Hardware Acceleration of Matrix Multiplication on a Xilinx FPGA

via Jeff Newbern in the discussion forum comes the writeup from the winning entry in the MEMOCODE 2007 contest:

This year, the first MEMOCODE hardware/software codesign contest posed the following problem: optimize matrix-matrix multiplication in such a way that it is split between the FPGA and PowerPC on a Xilinx Virtex IIPro 30. In this paper we discuss our solution, which we implemented on a Xilinx XUP development board with 256 MB of DRAM. The design was done by the five authors over a span of approximately 3 weeks, though of the 15 possible man-weeks, about 9 were actually spent working on this problem. All hardware design was done using Bluespec SystemVerilog (BSV), with the exception of an imported Verilog multiplication unit, necessary only due to the limitations of the Xilinx FPGA toolflow optimizations.

Wow! This is much cooler than the kinds of programs I write :-)

This MIT/Bluespec team won the first contest at MEMOCODE 2007 and the second in MEMOCODE 2008. The results for 2008 are very interesting: The Bluespec team had the highest performance by an order of magnitude, the next fastest program was written by one guy in straight C without using the FPGA, and the rest were mostly in a hybrid of C and (V?)HDL.

Does this make Bluespec the programming tool of choice for discriminating hardware hackers?

Comment viewing options

Select your preferred way to display the comments and click "Save settings" to activate your changes.

MEMOCODE 2008 Entry

The MIT team has made their code and a paper describing their architecture for the winning entry in the 2008 contest available at opencores.com.
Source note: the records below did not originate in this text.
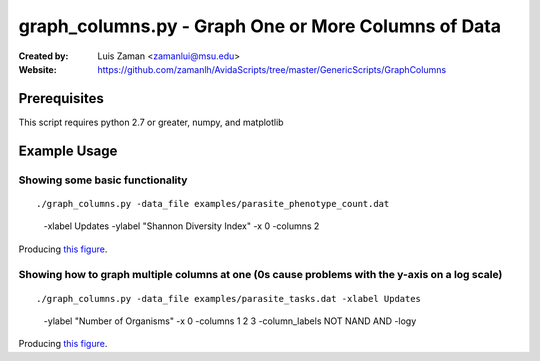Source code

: ====================================================
graph_columns.py - Graph One or More Columns of Data
====================================================

:Created by:
    Luis Zaman <zamanlui@msu.edu>
:Website:
    https://github.com/zamanlh/AvidaScripts/tree/master/GenericScripts/GraphColumns

Prerequisites
=============
This script requires python 2.7 or greater, numpy, and matplotlib

Example Usage
=============

Showing some basic functionality
********************************
::

./graph_columns.py -data_file examples/parasite_phenotype_count.dat
 -xlabel Updates -ylabel "Shannon Diversity Index" -x 0 -columns 2
 

Producing `this figure
<https://github.com/zamanlh/AvidaScripts/blob/master/GenericScripts/GraphColumns/examples/sample1.png>`_.

Showing how to graph multiple columns at one (0s cause problems with the y-axis on a log scale)
***********************************************************************************************
::

./graph_columns.py -data_file examples/parasite_tasks.dat -xlabel Updates
 -ylabel "Number of Organisms"  -x 0 -columns 1 2 3 -column_labels NOT NAND AND -logy

Producing `this figure
<https://github.com/zamanlh/AvidaScripts/blob/master/GenericScripts/GraphColumns/examples/sample2.png>`_.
You can download the paper here, but it requires you to be registered with OpenCores. The paper will also be published in the MEMOCODE 2008 proceedings.

The most interesting part of their architecture (IMO) is a merge sort pipeline which uses different scheduling parameters at each level of the merge tree to maximize utilization. The area savings allows the tree to be deeper, which reduces the number of passes required over the data to complete the sorting.

OpenCores cheatsheet

You don't need to register to download the code, you can do a checkout from anonymous CVS directly:

cvs -d :pserver:anonymous@cvs.opencores.org:/cvsroot/anonymous login
(just press enter)
cvs -d :pserver:anonymous@cvs.opencores.org:/cvsroot/anonymous -z9 co cryptosorter

Perhaps the authors would post a copy of the paper on the web directly? That would save a lot of LtU readers registering on OpenCores just to casually read a paper.

The authors have made the

The authors have made the paper available here.

Of course

Of course, Bluespec is the programming tool of choice for discriminating hardware hackers. Now if they had just kept the Haskell syntax. :)

Parallel vs concurrent

MEMOCODE seems to have a high-performance computing / parallel algorithms focus. I'm thinking that hardware / FPGAs are at least equally interesting for real-time concurrent systems. For example, I've been hacking on an NXP LPC2129 microprocessor which is a single chip running many hard-realtime applications: ARM CPU core, 4x network controllers, 2x serial port controllers, 2x timers, pulse-width modulation, etc. I now start to see that each of these features is simply a program expressed as a circuit and combined into a chip like so many arguments to ld. Hardware is just software!? (Well, the digital bits.)

I'd be interested to see Bluespec code for e.g. an ethernet controller btw.

This sounds interesting with respect to the Reinventing Programming project. Why not rewrite the hardware too while you've got Emacs open? :-)

In some respects hardware is

In some respects hardware is just like software. But to make good hardware you have to have a good performance model. Just writing software and expecting it to turn into good hardware is a pipe dream.